Complete Pruning Pipeline

def full_prune_pipeline(messages: list) -> dict:
    """Apply all pruning strategies in order of impact."""
    original_tokens = sum(len(m["content"]) // 4 for m in messages)

    # Strategy 1: Noise removal
    messages, noise_removed = prune_messages_noise(messages)

    # Strategy 2: Code deduplication
    messages, code_tokens_saved = deduplicate_code_blocks(messages)

    # Strategy 3: Truncate outputs
    messages = truncate_tool_outputs(messages)

    # Strategy 4: Summarize old turns
    messages = summarize_old_turns(messages)

    final_tokens = sum(len(m["content"]) // 4 for m in messages)
    reduction = (1 - final_tokens / max(original_tokens, 1)) * 100

    return {
        "messages": messages,
        "original_tokens": original_tokens,
        "final_tokens": final_tokens,
        "reduction": f"{reduction:.1f}%",
        "opus_savings_per_request": f"${(original_tokens - final_tokens) * 5 / 1_000_000:.4f}",
    }

The Tradeoffs

Pruning is irreversible within a session. If Claude later needs information that was pruned, you must re-provide it. Mitigate by pruning conservatively (start with noise removal only) and expanding pruning strategies gradually.
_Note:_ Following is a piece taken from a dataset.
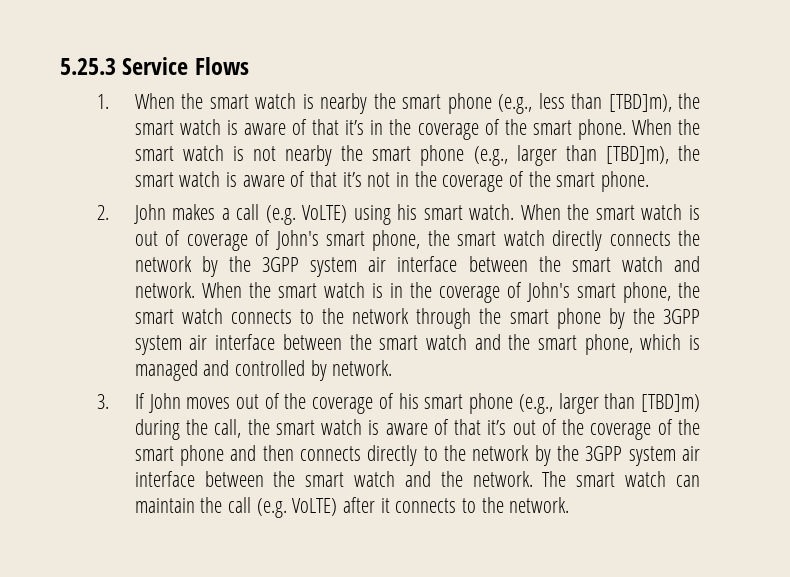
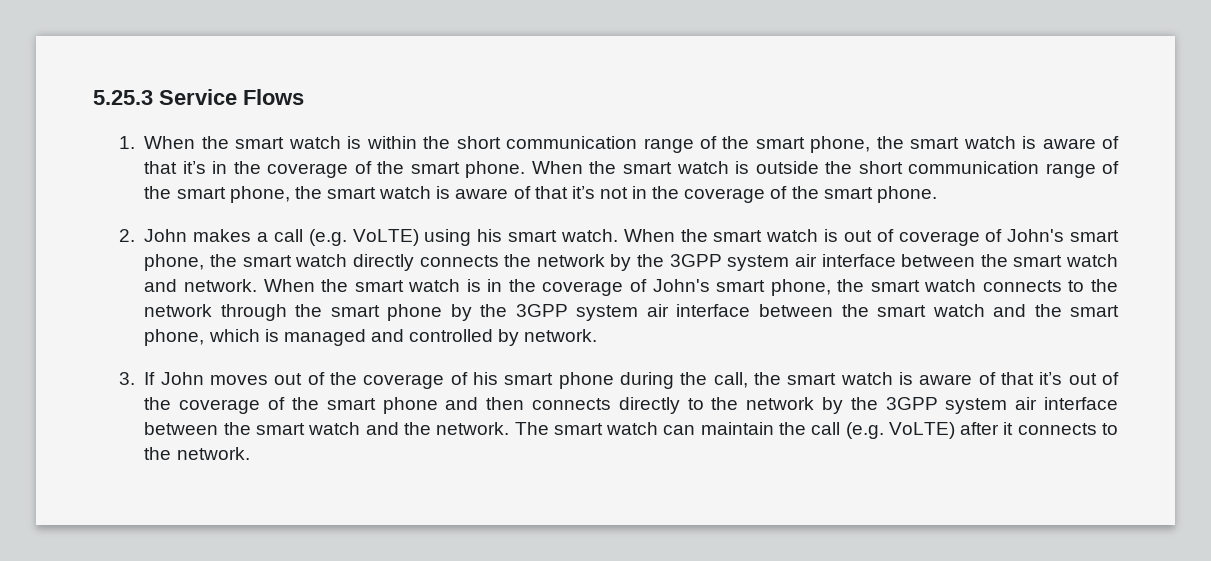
[320,93,672,114] nearby the smart phone (e.g., less than [TBD]m), -> [366,136,871,153] within the short communication range of the smart phone,
[253,145,669,166] not nearby the smart phone (e.g., larger than [TBD]m), -> [755,161,1120,178] [144,186,290,203] outside the short communication range of the smart phone,
[518,393,701,414] (e.g., larger than [TBD]m) -> (614, 380) none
Summarization via Haiku adds cost ($0.001-$0.01 per summary) and latency (0.5-2 seconds). This is negligible compared to the savings but worth tracking.

Aggressive code deduplication can remove intermediate versions that showed Claude’s reasoning. If debugging Claude’s approach, keep more versions.

Implementation Checklist

  1. Implement noise removal first (zero risk, highest impact)
  2. Add code deduplication for coding-heavy sessions
  3. Implement output truncation at 40 lines
  4. Add history summarization for sessions longer than 15 turns
  5. Monitor context size before and after pruning
  6. Track quality impact on response usefulness
  7. Tune thresholds based on your specific workflow

Measuring Impact

Measure average context size per interaction with and without pruning. Target a 50-70% reduction. Calculate monthly cost savings using the formula: (original_tokens - pruned_tokens) * interactions * rate / 1,000,000 * 30. Track the re-explanation rate (how often you need to re-provide pruned information) — keep this under 5%.